## [Records shown]
▶

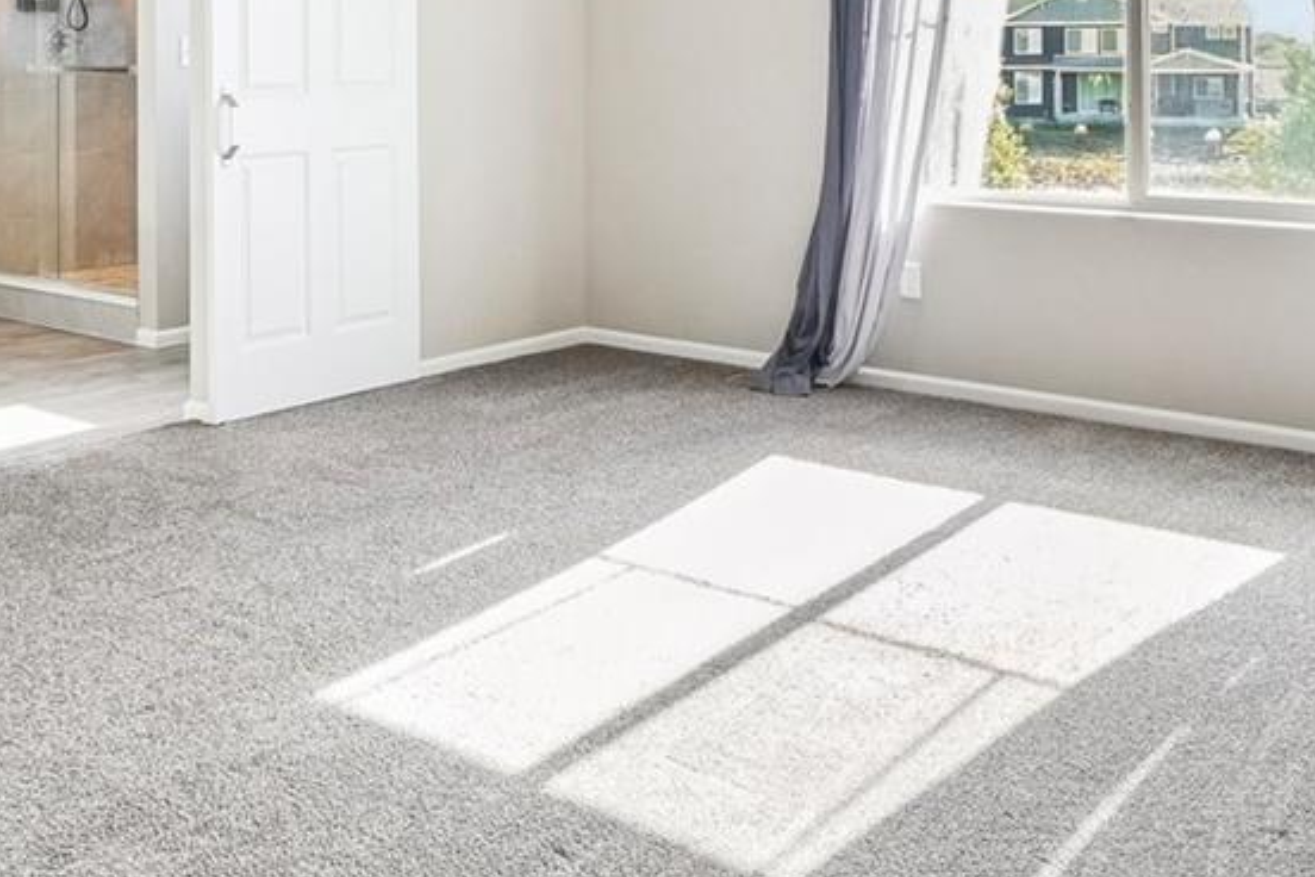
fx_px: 1607
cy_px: 41
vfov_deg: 28.9
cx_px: 469
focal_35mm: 44
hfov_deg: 44.0
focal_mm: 10
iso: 800
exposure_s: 1/8
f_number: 8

◀

## [Action item]
Leave out the images and transcribe all the records exactly.

## [Task result]
fx_px: 1607
cy_px: 41
vfov_deg: 28.9
cx_px: 469
focal_35mm: 44
hfov_deg: 44.0
focal_mm: 10
iso: 800
exposure_s: 1/8
f_number: 8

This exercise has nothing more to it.